Pourtant de nombreux « économistes du bonheur » contestent l’idée que la croissance économique puisse élever le bien-être subjectif, celui que déclarent les individus eux-mêmes dans les grandes enquêtes internationales, « sur une échelle de bonheur allant de 0 à 10 ». L’économie du bonheur, cette discipline nouvelle en économie, s’attache à analyser les corrélats et si possible les causes des variations de bien-être déclarés par les individus. L’un des grands paradoxe de ce champ de recherche est dû à l’économiste californien Richard Easterlin : depuis l’après-guerre, malgré l’augmentation spectaculaire du revenu moyen dans les pays développés, on n’observe pas de tendance de long terme à l’augmentation du bien-être subjectif. Pourtant, au sein d’un pays donné, les riches se déclarent toujours plus heureux que les pauvres ; les habitants des pays riches se disent également plus heureux que ceux des pays pauvres. Qui plus est, le bonheur moyen déclaré par les habitants d’un pays suit de près les fluctuations économiques de court terme du pays. Mais sur le long terme, en tendance, le bonheur moyen reste à peu près insensible à la croissance.

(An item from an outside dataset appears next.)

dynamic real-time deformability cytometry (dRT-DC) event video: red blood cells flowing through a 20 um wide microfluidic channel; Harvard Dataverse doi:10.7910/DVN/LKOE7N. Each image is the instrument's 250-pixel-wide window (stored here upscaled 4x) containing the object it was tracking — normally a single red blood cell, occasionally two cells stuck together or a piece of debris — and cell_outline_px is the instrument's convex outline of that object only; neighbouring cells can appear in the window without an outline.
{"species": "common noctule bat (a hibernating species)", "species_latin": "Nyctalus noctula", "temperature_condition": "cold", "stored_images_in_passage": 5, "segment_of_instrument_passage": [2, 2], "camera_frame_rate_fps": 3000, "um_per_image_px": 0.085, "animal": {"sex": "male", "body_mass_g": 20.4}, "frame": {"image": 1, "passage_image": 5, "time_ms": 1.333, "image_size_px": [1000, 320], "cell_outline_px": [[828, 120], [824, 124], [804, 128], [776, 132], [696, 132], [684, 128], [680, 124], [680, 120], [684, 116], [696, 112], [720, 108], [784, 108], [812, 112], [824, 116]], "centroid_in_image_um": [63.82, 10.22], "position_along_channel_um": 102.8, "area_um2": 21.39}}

On explique généralement cette stabilité du niveau de bien-être déclaré par deux facteurs psychologiques: l’adaptation et les comparaisons à autrui. Au lieu de jouir de son niveau de vie, l’homme s’y habitue, n’en ressent plus la satisfaction, et aspire à mieux. Il se compare également à ses collègues, à ses amis, à ses voisins, et évalue son revenu à l’aune de celui de ses pairs. Finalement, la course au revenu est une illusion car la satisfaction que l’on en retire est relative à une aune qui elle-même se déplace. Le fait est que nous ne réjouissons plus de la disparition des maux qui accablaient nos ancêtres.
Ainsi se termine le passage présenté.